TEXTE DE LECTURE -

>>>

Le mouvement particulier des diverses provinces n’est pas encore, au bout de trois ans, assez nettement dessiné pour que l’on puisse rapporter à chacune d’elles les ouvrages qu’elle a produits, et en tirer des conséquences pour son avenir. Rennes est la seule ville qui fournisse pour son contingent un grand nombre d’ouvrages ; après elle, viendrait Lyon : les facultés de création nouvelle se signalent les premières. Les professeurs de l’université n’ont guère composé que des mémoires, et la plupart sur des sujets restreints. Les philosophes étrangers à l’enseignement conçoivent de plus hautes pensées, et publient des histoires générales ou des systèmes complets de philosophie. En général, les prétentions les plus modestes ont été les plus heureuses : la science ne compte pas de nouvelle école ; mais l’érudition philosophique s’est enrichie de plus d’un excellent mémoire.

Un des meilleurs ouvrages, le meilleur peut-être qu’ait produit la province dans ces derniers temps, c’est le livre de M. Th. Henri Martin sur le Timée de Platon[1]. Il faut louer d’abord M. Martin d’avoir choisi un sujet approprié à son talent, et non au goût et aux préférences de l’époque. S’il n’avait songé qu’à lui et à ses intérêts, il n’aurait pas consacré quatre années de sa vie à écrire un commen-

  1. Études sur le Timée de Platon, par Th. Henri Martin, professeur à la faculté des lettres de Rennes. Paris, chez Ladrange.

<<<

CONSIGNE A - Relevez toutes les villes nommées dans le texte de lecture, y compris dans sa note.
CONSIGNE B - Recopiez sans rien changer le passage du texte de lecture qui va de « Un des meilleurs » jusqu'à « Paris, chez Ladrange. » inclus.
La liste suivante provient d'une source différente.

DONNÉES BRUTES -
>>>

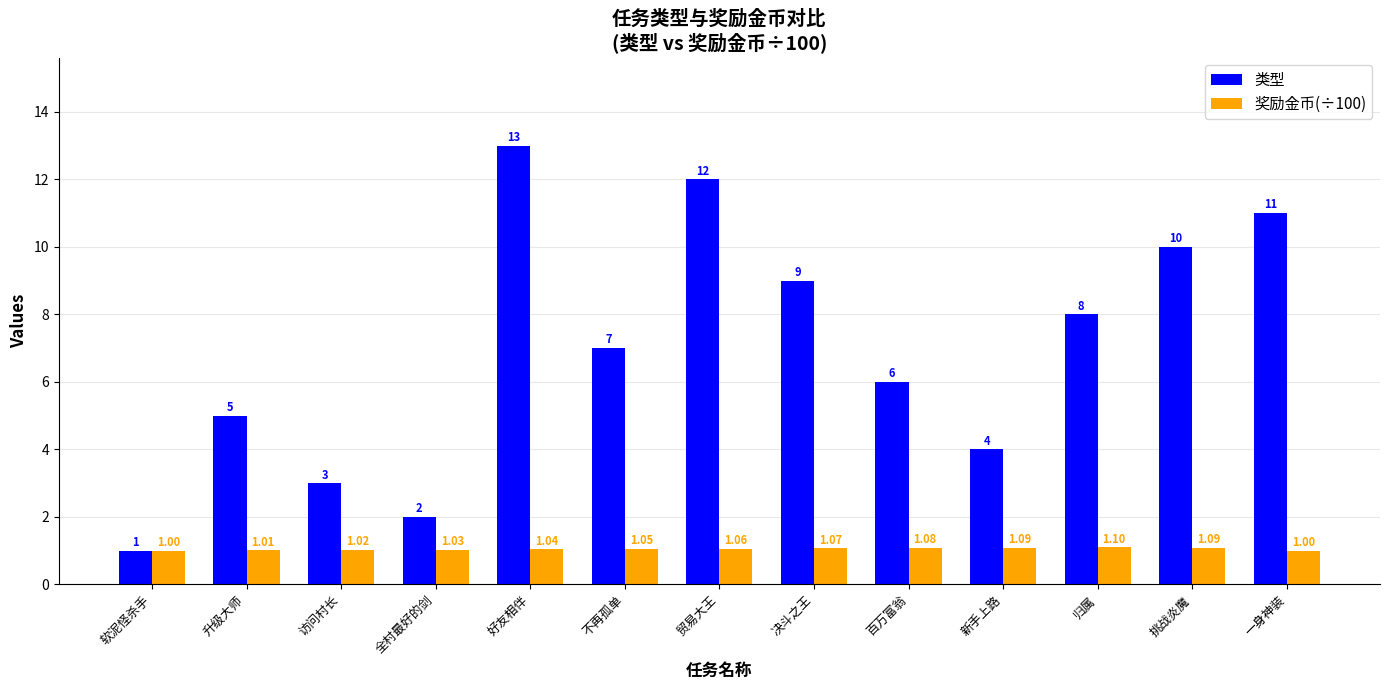

Which series has the largest total across all categories?

类型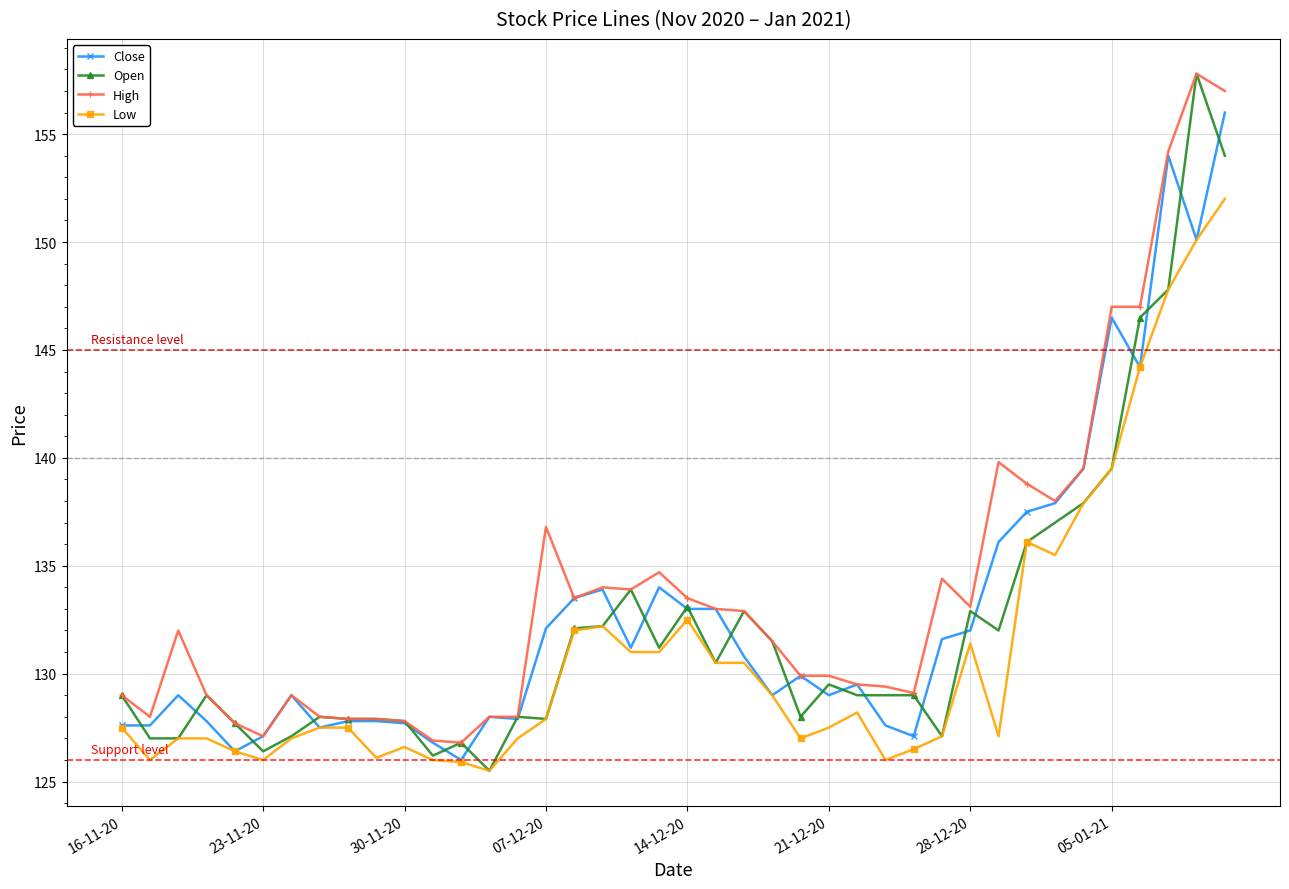

At how many categories does at least one series exceed 145?

5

<<<

RÉSULTAT OBTENU A - Le texte de lecture nomme trois villes : Rennes, Lyon et Paris.

RÉSULTAT OBTENU B -
Un des meilleurs ouvrages, le meilleur peut-être qu’ait produit la province dans ces derniers temps, c’est le livre de M. Th. Henri Martin sur le Timée de Platon[1]. Il faut louer d’abord M. Martin d’avoir choisi un sujet approprié à son talent, et non au goût et aux préférences de l’époque. S’il n’avait songé qu’à lui et à ses intérêts, il n’aurait pas consacré quatre années de sa vie à écrire un commen-

  1. Études sur le Timée de Platon, par Th. Henri Martin, professeur à la faculté des lettres de Rennes. Paris, chez Ladrange.